Most programmatic advertisers set a bid, launch a campaign, and assume the system does the rest. However, what actually happens inside RTB auctions is far more precise than that. Real time bidding resolves each impression in under 100 milliseconds. The outcome depends on bid request data, floor prices, clearing mechanics, and competitor activity that most advertisers never see.
Understanding real time bidding at a surface level is one thing. Understanding how RTB auctions work at the mechanics level is what separates teams that optimize effectively from those that simply spend. According to Future Market Insights via Xapads, the global RTB market will reach $26.32 billion in 2026, up from $21.02 billion in 2025 at a CAGR of 25.2%. At that scale, every misaligned bid multiplies across billions of auctions.
This guide covers everything. You will learn what RTB is and how each auction step works. You will also understand the role of DSPs and SSPs, how floor prices and bid shading affect costs, and how to use auction data to improve performance. For the broader context of how RTB fits into programmatic advertising, start with our complete programmatic guide.

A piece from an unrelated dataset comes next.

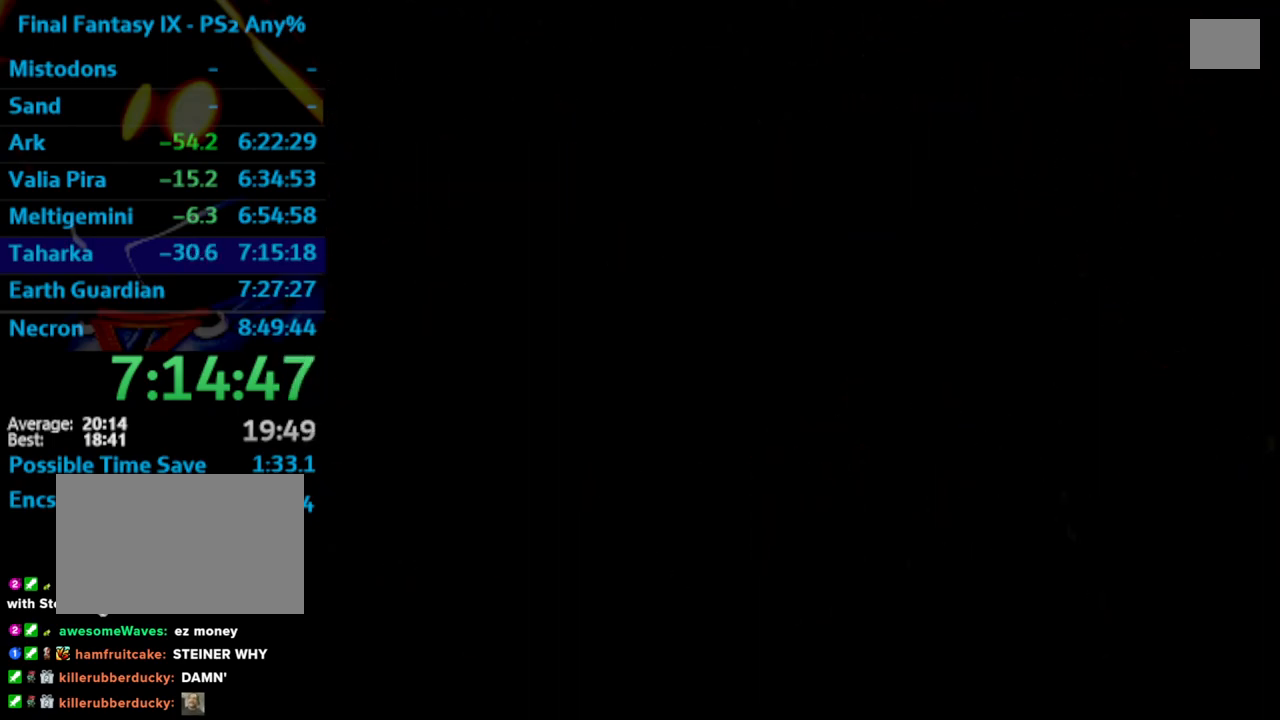
{"buttons": [], "left_stick": "center", "right_stick": "center", "events": [[33, "CROSS", "down"], [50, "CROSS", "up"], [333, "CROSS", "down"], [367, "CROSS", "up"], [417, "CROSS", "down"], [467, "CROSS", "up"]]}
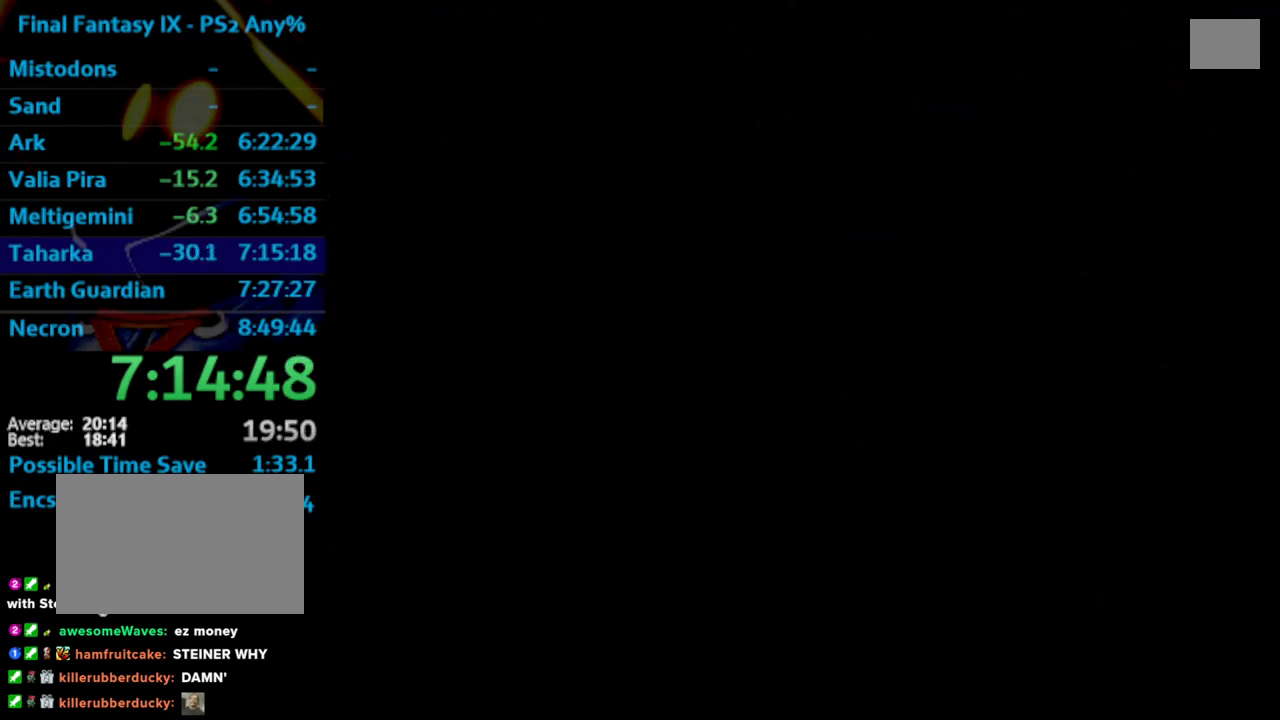
{"buttons": [], "left_stick": "center", "right_stick": "center", "events": [[17, "CROSS", "down"], [50, "CROSS", "up"], [150, "CROSS", "down"], [167, "CROSS", "up"], [333, "CROSS", "down"], [383, "CROSS", "up"]]}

What Is Real Time Bidding?
Specifically, real time bidding is an automated auction mechanism. In practice, it lets advertisers buy individual digital ad impressions one at a time, as a user loads a webpage or opens an app. Notably, the auction resolves before the page finishes loading. According to AI Digital, each auction completes in 40 to 120 milliseconds. That is faster than a human blink. During that window, the system evaluates who the user is, what the page is about, and how much each advertiser is willing to pay. Ultimately, the winning bid determines which ad appears.
In particular, RTB is a subset of programmatic advertising, not a synonym. Not all programmatic deals use real time bidding. Private marketplace deals, preferred deals, and programmatic guaranteed contracts are also programmatic. However, RTB is the most widespread form. It accounts for the largest share of global programmatic transactions. Indeed, the advantages of programmatic advertising platforms are most clearly visible in the RTB model, where automation, targeting, and pricing all happen simultaneously.

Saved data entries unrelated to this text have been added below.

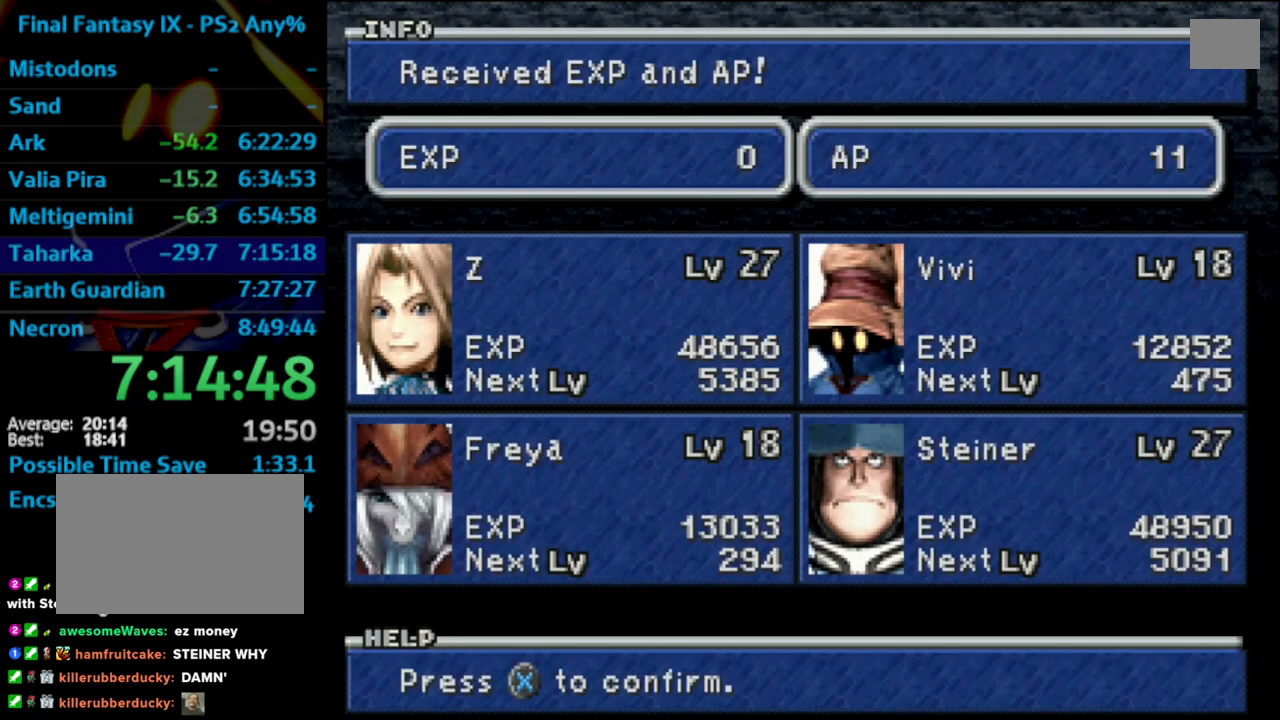
{"buttons": ["CROSS"], "left_stick": "center", "right_stick": "center", "events": [[100, "CROSS", "down"], [117, "CROSS", "up"], [133, "CROSS", "down"], [167, "CROSS", "up"], [217, "CROSS", "down"], [267, "CROSS", "up"], [300, "CROSS", "down"], [367, "CROSS", "up"], [400, "CROSS", "down"], [417, "CROSS", "up"], [483, "CROSS", "down"]]}
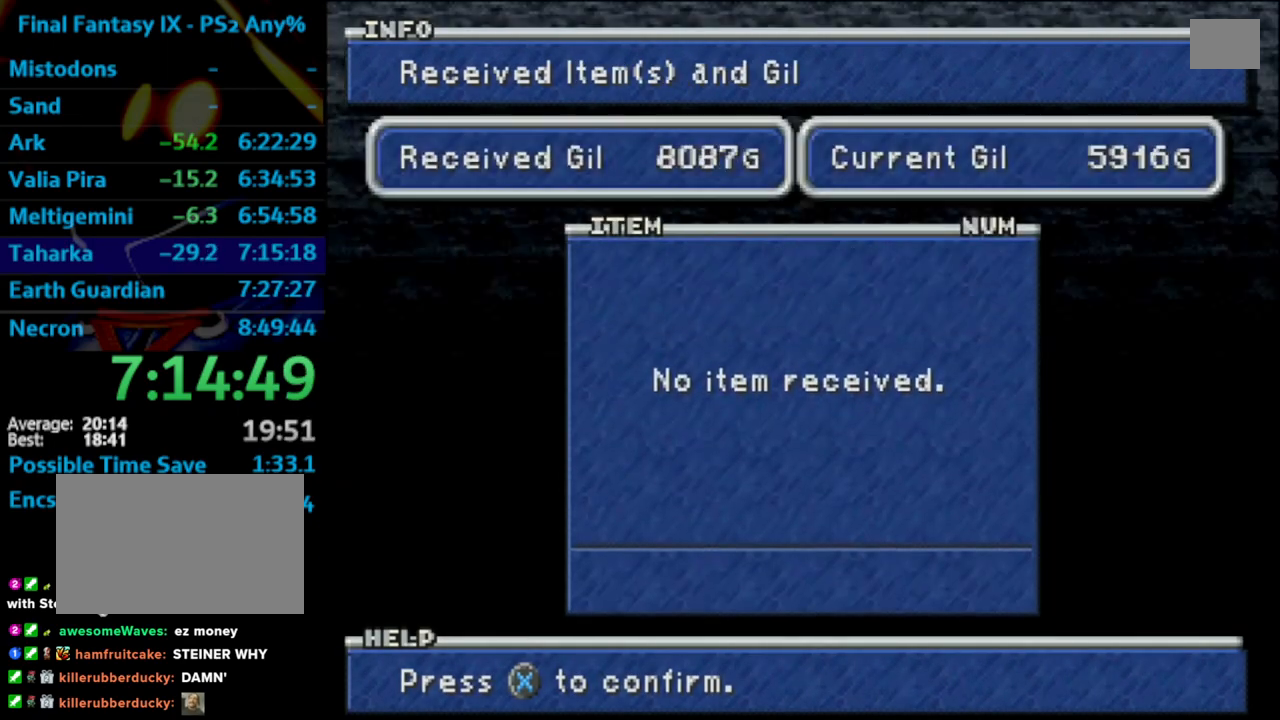
{"buttons": [], "left_stick": "center", "right_stick": "center", "events": [[33, "CROSS", "up"], [83, "CROSS", "down"], [117, "CROSS", "up"], [167, "CROSS", "down"], [233, "CROSS", "up"], [267, "CROSS", "down"], [317, "CROSS", "up"]]}
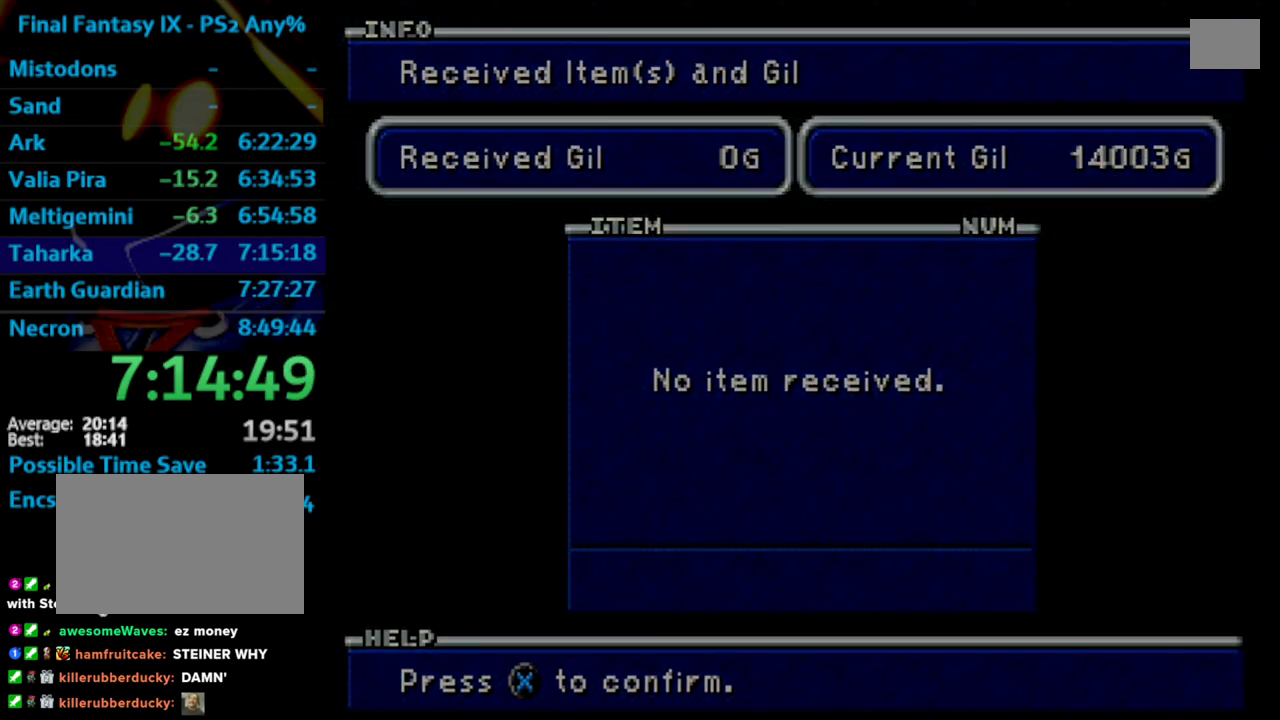
{"buttons": [], "left_stick": "center", "right_stick": "center", "events": []}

Where Real Time Bidding Came From
The Problem with Manual Ad Buying
Before RTB, digital advertising operated similarly to traditional media. Specifically, publishers listed their ad inventory at fixed prices. Instead of competing in auctions, advertisers negotiated rates and booked placements weeks in advance. As a result, the process was slow. It required phone calls, emails, and signed contracts. Publishers typically sold their premium placements to large brands and passed leftover inventory to ad networks at deeply discounted rates. Advertisers, meanwhile, paid the same price for every view regardless of who was actually looking.
This model had two core problems. First, publishers consistently left money on the table. Premium audiences were undervalued in bulk deals. Second, advertisers had no mechanism to bid more for a high-value user and less for a low-value one. Consequently, both sides operated on historical averages rather than real market signals. RTB was built specifically to fix this.
How RTB Changed the Model
Real time bidding replaced fixed pricing and bulk buying with per-impression auctions. Now, each time a user loads a page, the publisher’s system creates an auction for that specific impression. Multiple advertisers compete simultaneously. The highest qualifying bid wins. The entire sequence takes milliseconds.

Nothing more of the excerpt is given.